Media Kampung – Pertamina resmi membatalkan rencana penerapan kewajiban menunjukkan Surat Tanda Nomor Kendaraan (STNK) saat membeli bahan bakar minyak (BBM) subsidi di wilayah Sumatera Selatan. Keputusan ini diambil setelah mendapat respons luas dan beragam dari masyarakat yang menimbulkan ketidaknyamanan.

Rencana tersebut sebelumnya hanya direncanakan sebagai mekanisme pengawasan lokal untuk memastikan penyaluran BBM subsidi tepat sasaran. Namun, informasi yang beredar meluas hingga menjadi isu nasional, sehingga Pertamina Patra Niaga memutuskan untuk membatalkan mekanisme tersebut dan meminta Regional Sumatera Bagian Selatan untuk tidak melaksanakan aturan itu.

Baca juga:

Mekanisme Pengawasan yang Dibatalkan

VP Corporate Communication Pertamina Patra Niaga, Kitty Andhora, menegaskan bahwa kewajiban menunjukkan STNK bukan merupakan kebijakan nasional. Mekanisme ini sebelumnya hanya disiapkan sebagai bagian dari pengawasan penyaluran BBM subsidi di Sumatera Selatan untuk mencegah penyalahgunaan.

Pertamina juga menyampaikan permohonan maaf atas ketidaknyamanan dan kesalahpahaman yang muncul akibat informasi tersebut. Perusahaan memastikan bahwa setiap kebijakan yang berdampak langsung kepada masyarakat akan dikoordinasikan terlebih dahulu dengan regulator seperti BPH Migas, pemerintah daerah, dan pemangku kepentingan terkait agar tidak menimbulkan kebingungan.

Pengawasan BBM Subsidi Tetap Diperketat

Meskipun rencana pengecekan STNK dibatalkan, Pertamina Patra Niaga tetap memperkuat pengawasan penyaluran BBM subsidi. Sejak Januari hingga awal September 2026, Pertamina telah melakukan pembinaan terhadap lebih dari 900 SPBU di seluruh wilayah operasionalnya. Jika ditemukan pelanggaran, sanksi berupa peringatan tertulis, skorsing, hingga pemutusan hubungan usaha dapat dijatuhkan sesuai tingkat pelanggaran.

Baca juga:

Selain itu, Pertamina terus berkoordinasi dengan aparat penegak hukum untuk menindak penyalahgunaan BBM subsidi secara tegas.

Penggunaan Teknologi dalam Pengawasan

Sebagai bagian dari pengawasan yang berkelanjutan, Pertamina memanfaatkan sistem digital berupa QR Code Subsidi Tepat melalui aplikasi MyPertamina.
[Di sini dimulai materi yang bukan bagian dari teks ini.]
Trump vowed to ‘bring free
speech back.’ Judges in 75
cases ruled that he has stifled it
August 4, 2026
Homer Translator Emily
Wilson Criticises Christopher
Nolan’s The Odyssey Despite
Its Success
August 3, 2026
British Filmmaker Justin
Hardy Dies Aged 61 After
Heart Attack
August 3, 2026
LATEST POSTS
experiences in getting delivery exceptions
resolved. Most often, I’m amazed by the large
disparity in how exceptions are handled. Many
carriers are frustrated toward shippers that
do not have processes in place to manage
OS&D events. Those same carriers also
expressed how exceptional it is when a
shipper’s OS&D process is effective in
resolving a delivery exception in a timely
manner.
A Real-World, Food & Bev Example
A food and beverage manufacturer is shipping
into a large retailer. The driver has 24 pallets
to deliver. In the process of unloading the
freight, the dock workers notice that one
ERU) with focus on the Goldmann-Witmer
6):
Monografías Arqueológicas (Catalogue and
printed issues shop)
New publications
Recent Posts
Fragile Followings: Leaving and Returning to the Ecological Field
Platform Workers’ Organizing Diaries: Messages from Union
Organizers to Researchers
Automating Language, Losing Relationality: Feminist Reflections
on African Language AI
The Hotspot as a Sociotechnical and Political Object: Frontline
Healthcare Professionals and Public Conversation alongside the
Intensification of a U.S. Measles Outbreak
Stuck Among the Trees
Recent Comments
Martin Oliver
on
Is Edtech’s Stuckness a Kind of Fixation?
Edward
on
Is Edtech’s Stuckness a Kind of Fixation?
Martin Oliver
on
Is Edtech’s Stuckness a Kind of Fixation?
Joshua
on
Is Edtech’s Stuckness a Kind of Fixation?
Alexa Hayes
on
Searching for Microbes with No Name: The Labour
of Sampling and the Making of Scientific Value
Sistem ini membantu memastikan bahwa penyaluran BBM subsidi tepat sasaran dan konsumen yang memperoleh BBM subsidi sesuai dengan ketentuan yang berlaku.

Dengan demikian, pembatalan kewajiban menunjukkan STNK tidak berarti pengawasan BBM subsidi dihentikan. Pertamina tetap melaksanakan pengawasan melalui teknologi digital, pembinaan SPBU, serta kerja sama dengan regulator dan aparat penegak hukum.

Baca juga:

Saran untuk Masyarakat

Pertamina mengimbau masyarakat agar tidak langsung mempercayai informasi yang belum resmi mengenai kewajiban menunjukkan STNK saat membeli BBM subsidi. Masyarakat disarankan untuk menunggu pengumuman resmi dari Pertamina atau regulator terkait sebelum mengambil kesimpulan.

Kebijakan ini menegaskan bahwa pengawasan penyaluran BBM subsidi akan terus dilakukan dengan mekanisme yang lebih efisien dan tidak menimbulkan ketidaknyamanan bagi masyarakat.